Do estrangulador ao cinzeiro: funcionalidades clássicas dos carros deixam jovens completamente confusos

Plataforma de venda automóvel online inquiriu 2.000 jovens sobre elementos ‘retro’ que eram comuns nos veículos do passado recente

Automonitor
Fevereiro 21, 2026
15:00

Desde consolas com ecrã tátil até maçanetas ocultas e sistemas totalmente digitais, os automóveis modernos estão cada vez mais dominados por tecnologia. Mas um novo estudo da Cazoo revela que muitas das funcionalidades clássicas dos carros de há apenas uma geração estão hoje a deixar a Geração Z (nascidos entre 1997 e 2012) completamente perplexa, escreve o ‘Daily Mail’.

A plataforma de venda automóvel online inquiriu 2.000 jovens sobre elementos ‘retro’ que eram comuns nos veículos do passado recente. Os resultados mostram que a maioria tem dificuldade em identificar características que, há duas ou três décadas, faziam parte do quotidiano de qualquer condutor.



O exemplo mais flagrante é o estrangulador — dispositivo utilizado em motores carburados para facilitar o arranque a frio — reconhecido por apenas 8% dos inquiridos.
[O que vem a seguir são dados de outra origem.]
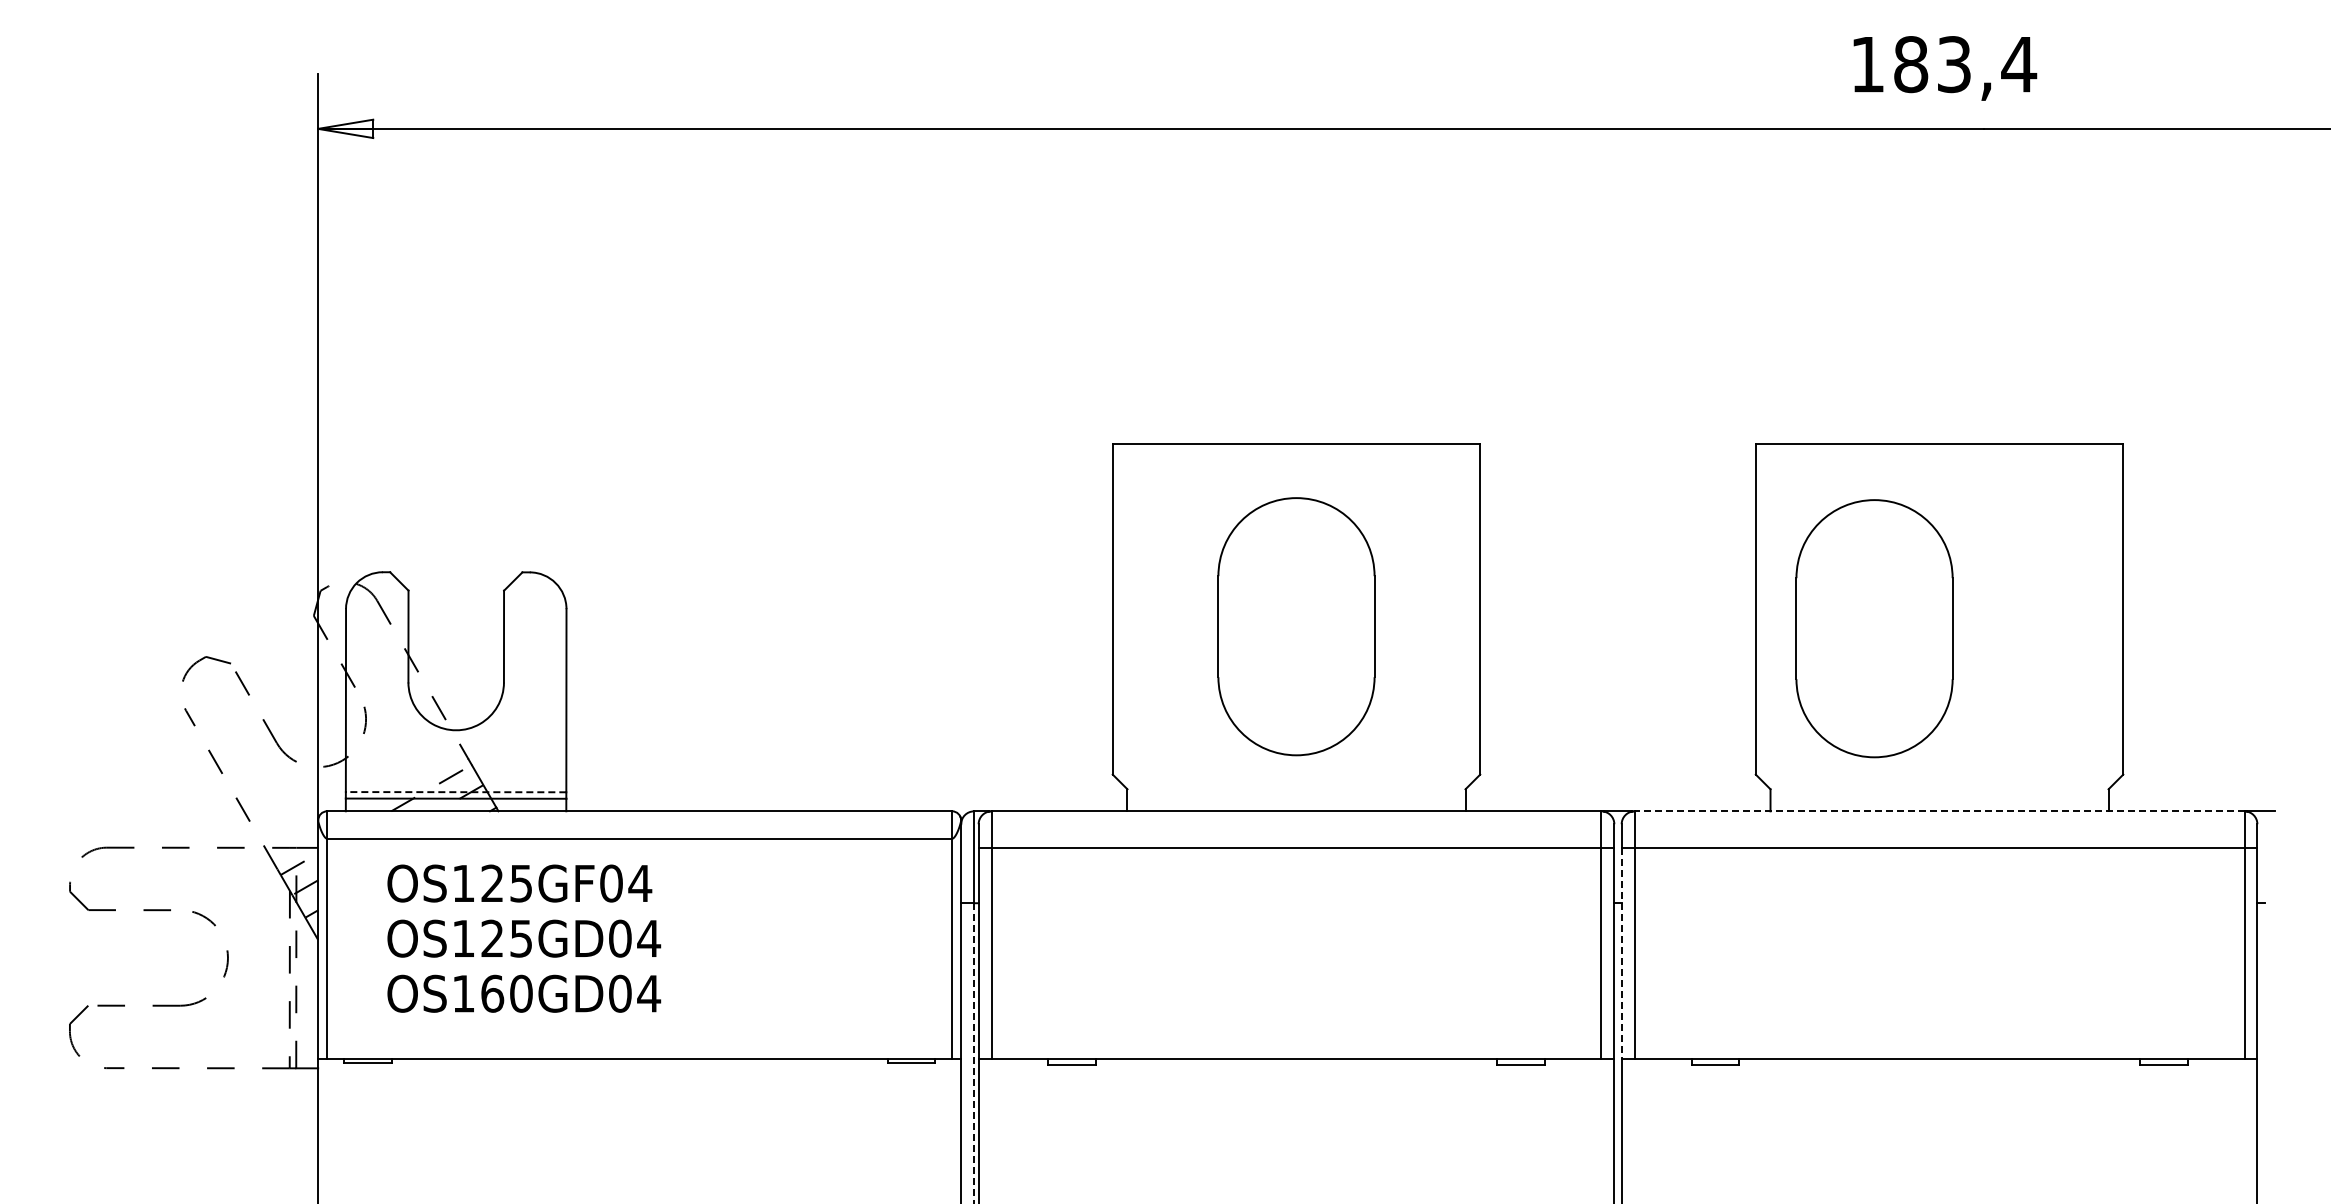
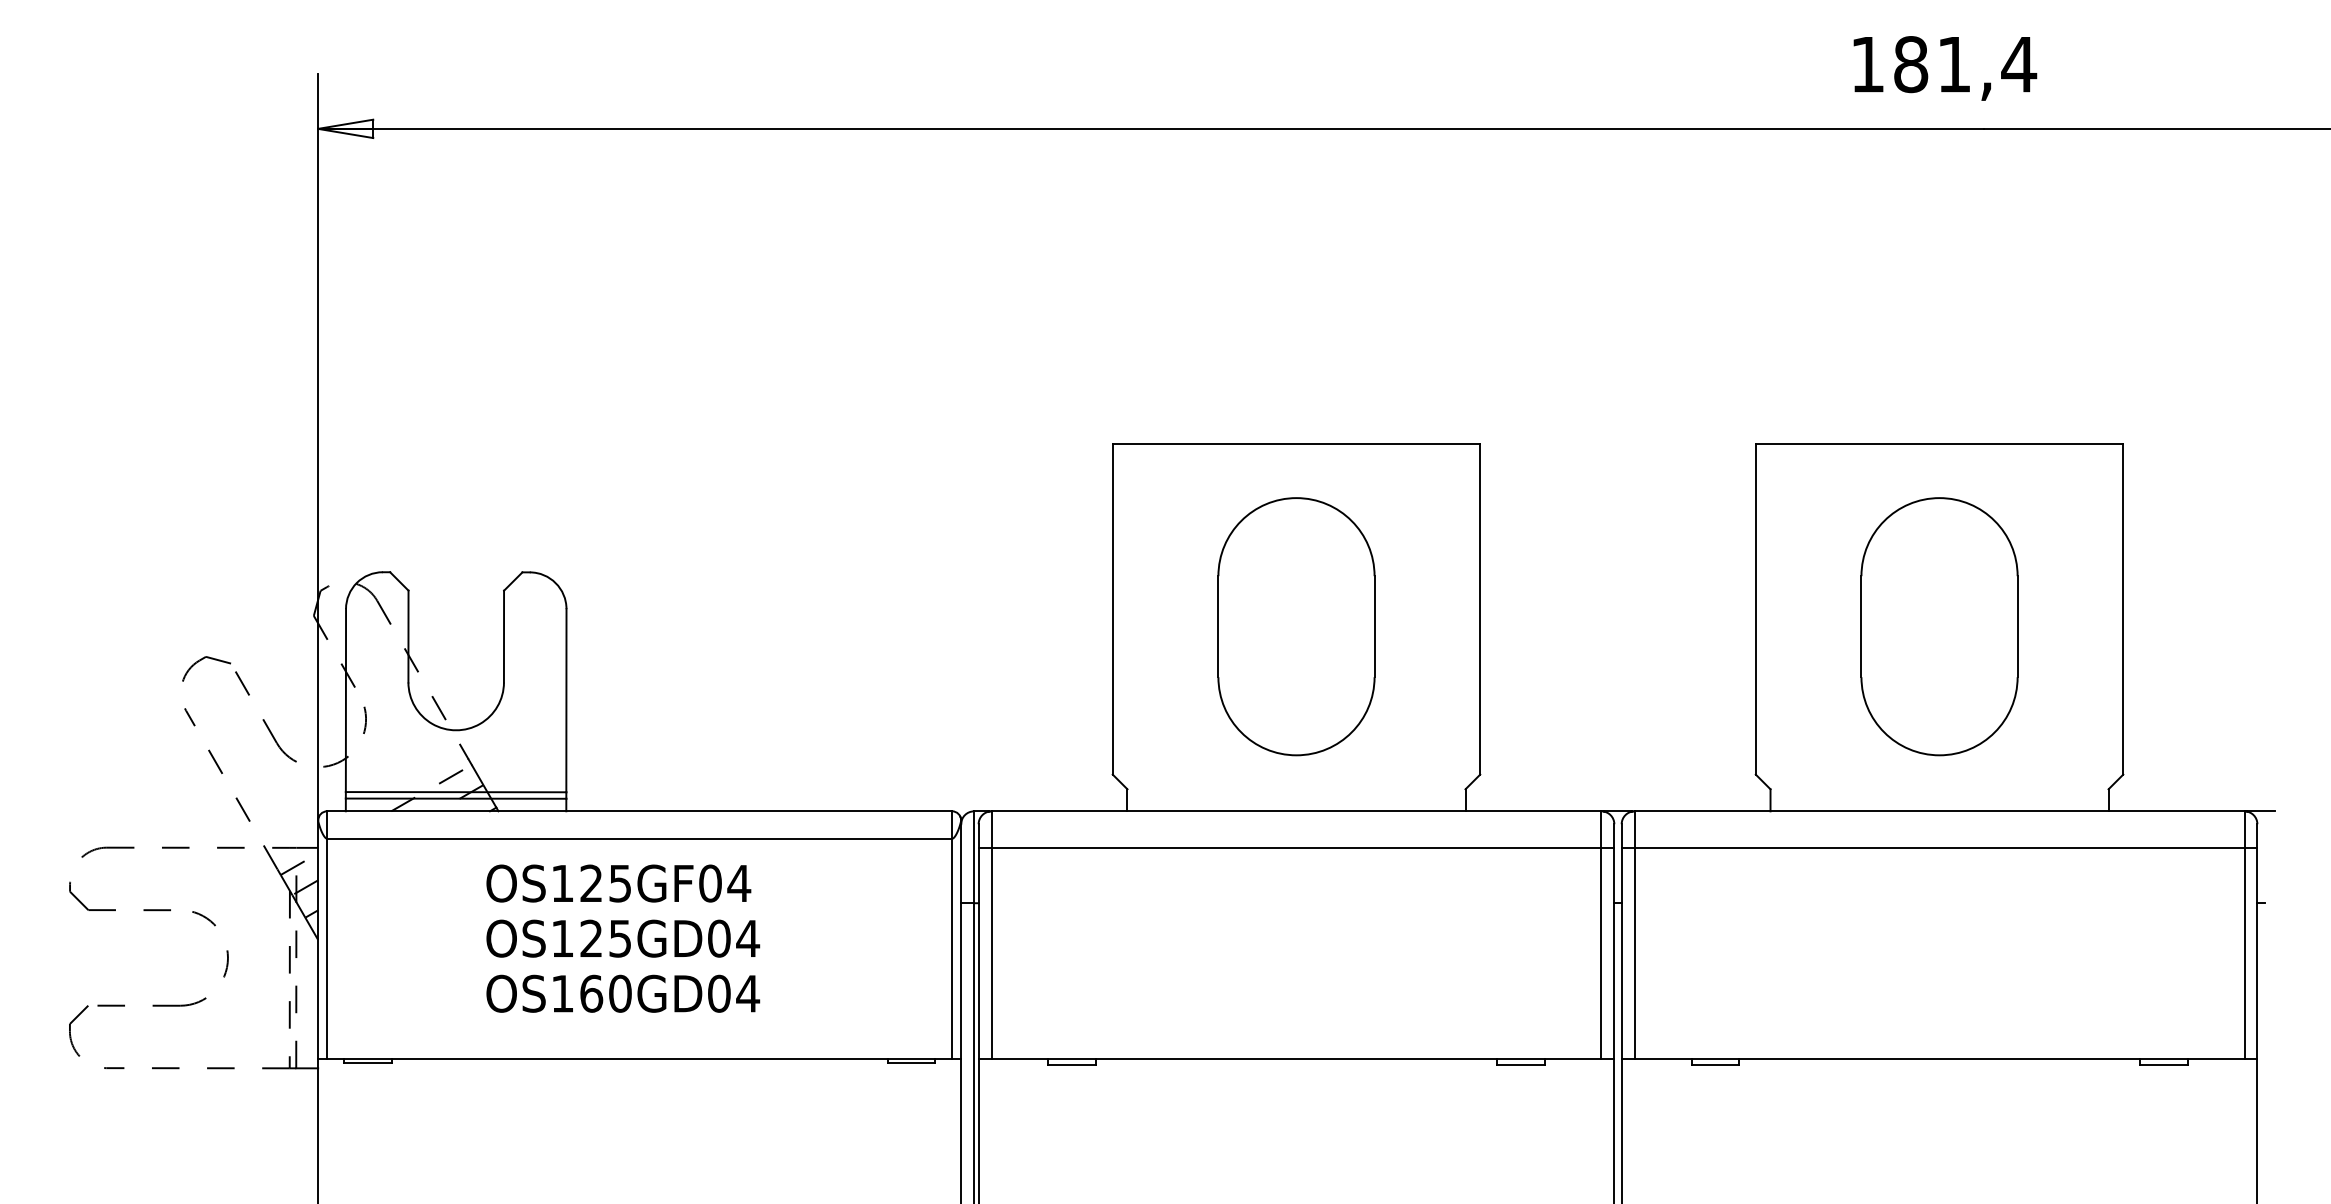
text at (1954, 64): 183,4 -> 181,4
part at (1874, 628) position: (1874, 628) -> (1939, 626)
line at (455, 792): dashed -> solid
line at (1939, 811): dashed -> solid
text at (524, 938) position: (524, 938) -> (623, 938)
line at (1621, 953): dashed -> solid
line at (974, 1053): dashed -> solid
Logo a seguir surge a barra em T (ou T-top), um tipo de teto com dois painéis removíveis separados por uma estrutura central rígida, que 90% não conseguiram identificar.

Outras funcionalidades também ficaram pelo caminho da memória coletiva: apenas 28% reconheceram uma antena manual, 35% identificaram um cinzeiro e 41% souberam dizer o que era um isqueiro automóvel. Durante décadas, os isqueiros foram equipamento de série na maioria dos carros, mas começaram a desaparecer no final dos anos 1990 com a queda das taxas de tabagismo e maior consciencialização para a saúde. Na década de 2010, a maioria dos modelos novos já os tinha substituído por tomadas de 12V ou portas USB.

Segundo o ‘Daily Mail’, a lista de elementos que a Geração Z já não reconhece inclui ainda faróis escamoteáveis, leitores de cassetes, manivelas para abrir os vidros, ignição por chave tradicional e até o travão de mão mecânico. De forma surpreendente, 27% dos jovens não conseguiram identificar um travão de mão convencional.

A mudança ajuda a explicar este desconhecimento. Uma análise recente indica que mais de nove em cada dez carros novos já vêm equipados com travões de estacionamento eletrónicos, substituindo a tradicional alavanca manual. No entanto, estes sistemas eletrónicos podem ser mais caros de reparar — mais de três vezes o custo de um travão de mão convencional — e há quem os considere menos intuitivos.

Charlie Harvey, especialista automóvel da Cazoo, sublinha que o design automóvel evoluiu drasticamente nas últimas duas décadas e que o desaparecimento de certas funcionalidades foi rápido. Algumas, como o estrangulador, fazem sentido ficar no passado devido à evolução dos motores com injeção de combustível. Outras, porém, continuam a gerar nostalgia, como os botões físicos táteis ou os icónicos faróis escamoteáveis.

Aliás, o estudo revela que uma parte da Geração Z gostaria de ver regressar algumas dessas características. Um terço dos inquiridos prefere botões físicos a ecrãs táteis, enquanto 24% afirmam que gostariam que leitores de CD e até de cassetes voltassem aos automóveis modernos.

O debate surge numa altura em que especialistas em segurança rodoviária defendem um regresso ao essencial. Funcionalidades como maçanetas retráteis — recentemente proibidas pelas autoridades chinesas devido ao risco de prender ocupantes após colisões — e sistemas de entretenimento integrados com videojogos têm levantado preocupações.

Painéis totalmente digitais e sistemas de infotainment também estão sob escrutínio. Ao contrário de botões físicos, os ecrãs obrigam o condutor a desviar o olhar da estrada. O professor Milad Haghani, especialista em segurança rodoviária da Universidade de Melbourne, alerta que estes sistemas exigem atenção visual prolongada, muitas vezes acima dos limites considerados seguros. “Essa longa duração do olhar pode ser fatal”, advertiu.

Entre nostalgia e inovação, o estudo mostra como a evolução tecnológica no setor automóvel foi suficientemente rápida para transformar elementos comuns em verdadeiros enigmas geracionais.